Can we create a clear understanding of what agentic AI is and does?
OECD definitional work on agentic AI could anchor how Australian agencies define scope in AI governance frameworks and procurement criteria.
Key points
- OECD is working to establish a clear definitional framework for agentic AI and AI agents.
- Agentic AI is increasingly cited in Australian governance discussions - OECD framing may influence local definitions.
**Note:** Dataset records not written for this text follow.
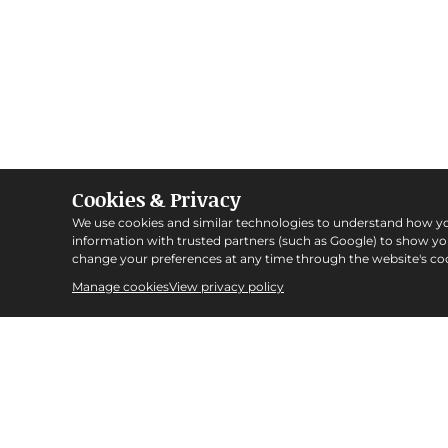
Cookies & Privacy
We use cookies and similar technologies to understand how y
information with trusted partners (such as Google) to show y
change your preferences at any time through the website's coo
Manage cookies
View privacy policy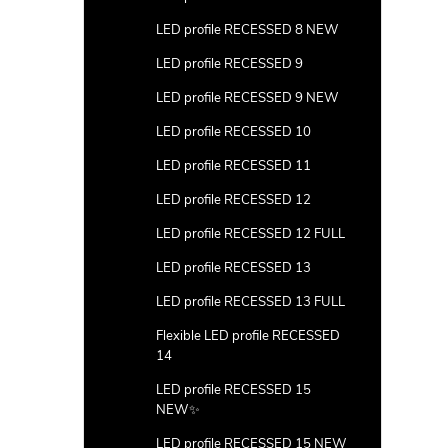
LED profile RECESSED 8 NEW
LED profile RECESSED 9
LED profile RECESSED 9 NEW
LED profile RECESSED 10
LED profile RECESSED 11
LED profile RECESSED 12
LED profile RECESSED 12 FULL
LED profile RECESSED 13
LED profile RECESSED 13 FULL
Flexible LED profile RECESSED
14
LED profile RECESSED 15
NEW✨
LED profile RECESSED 15 NEW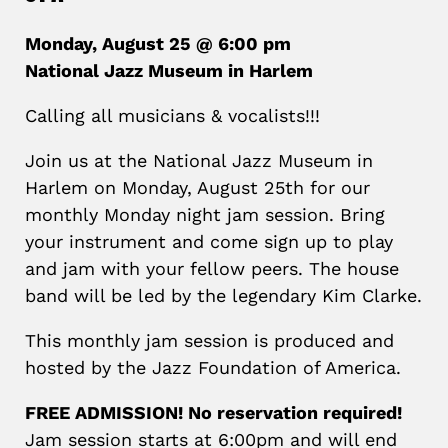
Monday, August 25 @ 6:00 pm
National Jazz Museum in Harlem
Calling all musicians & vocalists!!!
Join us at the National Jazz Museum in
Harlem on Monday, August 25th for our
monthly Monday night jam session. Bring
your instrument and come sign up to play
and jam with your fellow peers. The house
band will be led by the legendary Kim Clarke.
This monthly jam session is produced and
hosted by the Jazz Foundation of America.
FREE ADMISSION! No reservation required!
Jam session starts at 6:00pm and will end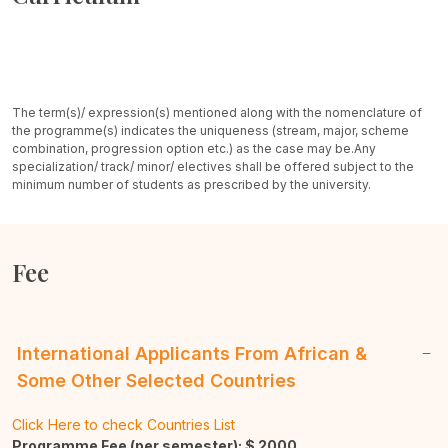
The term(s)/ expression(s) mentioned along with the nomenclature of
the programme(s) indicates the uniqueness (stream, major, scheme
combination, progression option etc.) as the case may be.
Any
specialization/ track/ minor/ electives shall be offered subject to the
minimum number of students as prescribed by the university.
Fee
International Applicants From African &
Some Other Selected Countries
Click Here to check Countries List
Programme Fee (per semester): $
2000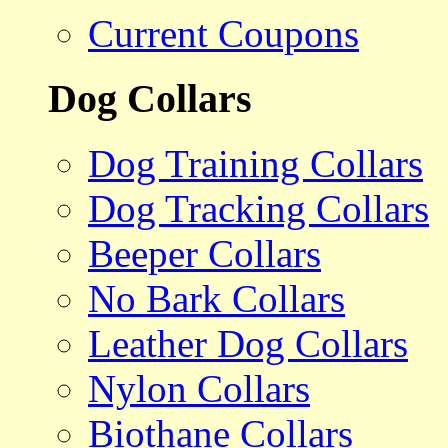
Current Coupons
Dog Collars
Dog Training Collars
Dog Tracking Collars
Beeper Collars
No Bark Collars
Leather Dog Collars
Nylon Collars
Biothane Collars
- Extracted text is a preview only; full content and analytical depth cannot be assessed from this excerpt.
Summary
The OECD AI Wonk Blog has published a piece examining whether a clear, shared understanding of agentic AI can be established. The item notes that LLM-based AI agents are becoming more autonomous and capable of operating across physical and virtual environments, and frames this as a potential driver of innovation and investment. The extracted content is a truncated preview, so the full argument and any proposed definitional criteria are not available for assessment. OECD definitional work in this space is relevant to Australian agencies developing AI governance policies that need to scope agentic systems.
Implications for Australian agencies
- Monitor Policy and governance teams may want to monitor OECD's emerging definitional work on agentic AI for potential alignment with Australian Government AI frameworks.
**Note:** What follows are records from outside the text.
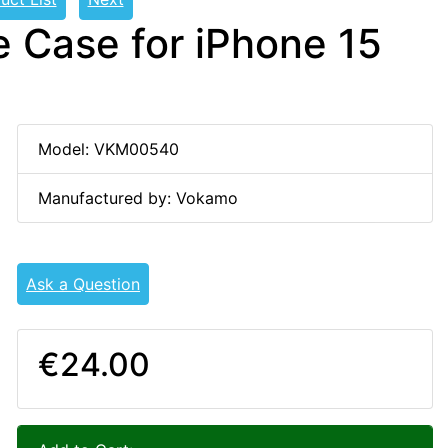
 Case for iPhone 15
Model: VKM00540
Manufactured by: Vokamo
Ask a Question
€24.00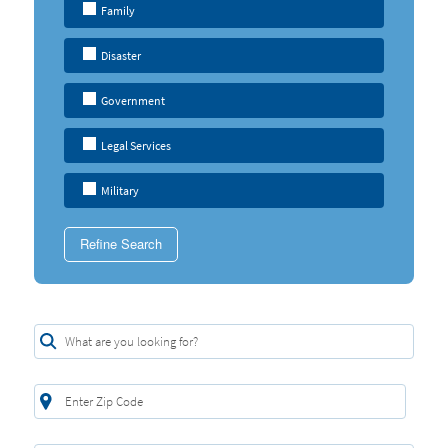
Family
Disaster
Government
Legal Services
Military
Refine Search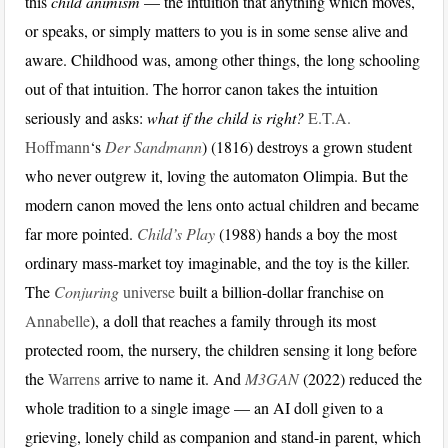
this
child animism
— the intuition that anything which moves,
or speaks, or simply matters to you is in some sense alive and
aware. Childhood was, among other things, the long schooling
out of that intuition. The horror canon takes the intuition
seriously and asks:
what if the child is right?
E.T.A.
Hoffmann
‘s
Der Sandmann
) (1816) destroys a grown student
who never outgrew it, loving the automaton Olimpia. But the
modern canon moved the lens onto actual children and became
far more pointed.
Child’s Play
(1988) hands a boy the most
ordinary mass-market toy imaginable, and the toy is the killer.
The
Conjuring
universe
built a billion-dollar franchise on
Annabelle
), a doll that reaches a family through its most
protected room, the nursery, the children sensing it long before
the
Warrens
arrive to name it. And
M3GAN
(2022) reduced the
whole tradition to a single image — an AI doll given to a
grieving, lonely child as companion and stand-in parent, which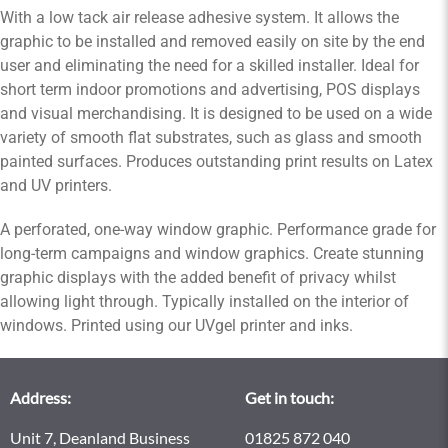
With a low tack air release adhesive system. It allows the
graphic to be installed and removed easily on site by the end
user and eliminating the need for a skilled installer. Ideal for
short term indoor promotions and advertising, POS displays
and visual merchandising. It is designed to be used on a wide
variety of smooth flat substrates, such as glass and smooth
painted surfaces. Produces outstanding print results on Latex
and UV printers.
A perforated, one-way window graphic. Performance grade for
long-term campaigns and window graphics. Create stunning
graphic displays with the added benefit of privacy whilst
allowing light through. Typically installed on the interior of
windows. Printed using our UVgel printer and inks.
Address:
Get in touch:
Unit 7, Deanland Business
01825 872 040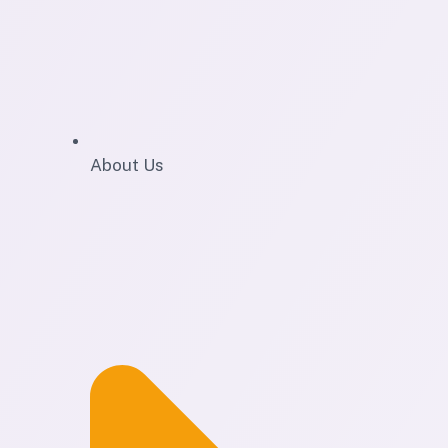
About Us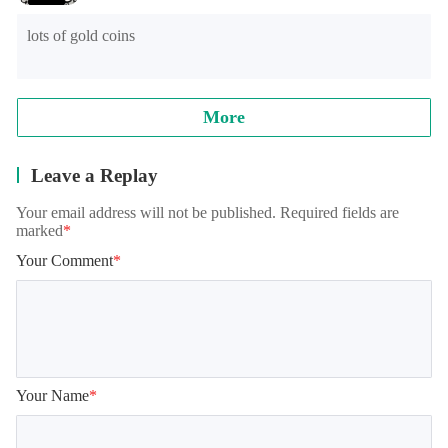
8.0, and the official will continue to optimize.

lots of gold coins
Note: when reading archives, some models will appear in the 
training student interface, which is normal. It needs to be 
loaded for a while, please wait patiently!
More
Leave a Replay
Your email address will not be published. Required fields are
marked
*
Your Comment
*
Your Name
*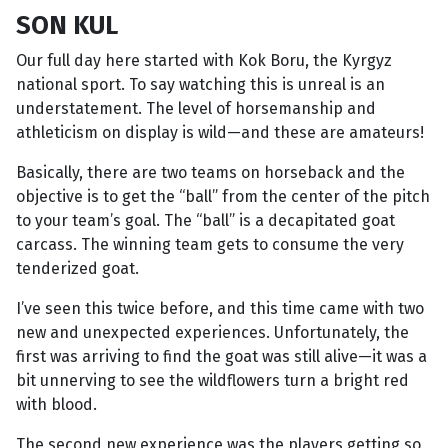
SON KUL
Our full day here started with Kok Boru, the Kyrgyz
national sport. To say watching this is unreal is an
understatement. The level of horsemanship and
athleticism on display is wild—and these are amateurs!
Basically, there are two teams on horseback and the
objective is to get the “ball” from the center of the pitch
to your team’s goal. The “ball” is a decapitated goat
carcass. The winning team gets to consume the very
tenderized goat.
I’ve seen this twice before, and this time came with two
new and unexpected experiences. Unfortunately, the
first was arriving to find the goat was still alive—it was a
bit unnerving to see the wildflowers turn a bright red
with blood.
The second new experience was the players getting so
- Consider Agencies developing AI governance policies or procurement criteria could consider whether OECD definitions of agentic AI are suitable reference points for scoping agentic system risks.
Implications are AI-generated. Starting points, not advice.
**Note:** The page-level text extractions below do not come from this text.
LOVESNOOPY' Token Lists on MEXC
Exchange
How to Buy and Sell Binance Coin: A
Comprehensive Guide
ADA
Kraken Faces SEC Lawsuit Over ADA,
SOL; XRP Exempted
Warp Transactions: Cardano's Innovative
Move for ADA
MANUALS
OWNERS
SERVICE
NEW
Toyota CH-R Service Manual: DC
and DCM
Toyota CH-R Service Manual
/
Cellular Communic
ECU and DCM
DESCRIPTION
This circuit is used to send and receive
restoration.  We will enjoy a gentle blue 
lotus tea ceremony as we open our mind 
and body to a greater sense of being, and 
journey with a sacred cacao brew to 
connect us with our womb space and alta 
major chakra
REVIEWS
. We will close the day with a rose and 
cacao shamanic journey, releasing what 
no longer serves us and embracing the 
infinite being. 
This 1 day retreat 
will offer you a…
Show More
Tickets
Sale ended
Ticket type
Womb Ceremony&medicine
"Can we create a clear understanding of what agentic AI is and does?" Source: OECD AI Wonk Blog Published: 3 March 2026 URL: https://wp.oecd.ai/what-agentic-ai-is-and-does/ The OECD AI Wonk Blog has published a piece examining whether a clear, shared understanding of agentic AI can be established. The item notes that LLM-based AI agents are becoming more autonomous and capable of operating across physical and virtual environments, and frames this as a potential driver of innovation and investment. The extracted content is a truncated preview, so the full argument and any proposed definitional criteria are not available for assessment. OECD definitional work in this space is relevant to Australian agencies developing AI governance policies that need to scope agentic systems. Implications for Australian agencies: - [Monitor] Policy and governance teams may want to monitor OECD's emerging definitional work on agentic AI for potential alignment with Australian Government AI frameworks. - [Consider] Agencies developing AI governance policies or procurement criteria could consider whether OECD definitions of agentic AI are suitable reference points for scoping agentic system risks. Retrieved from SIMS, 18 May 2026.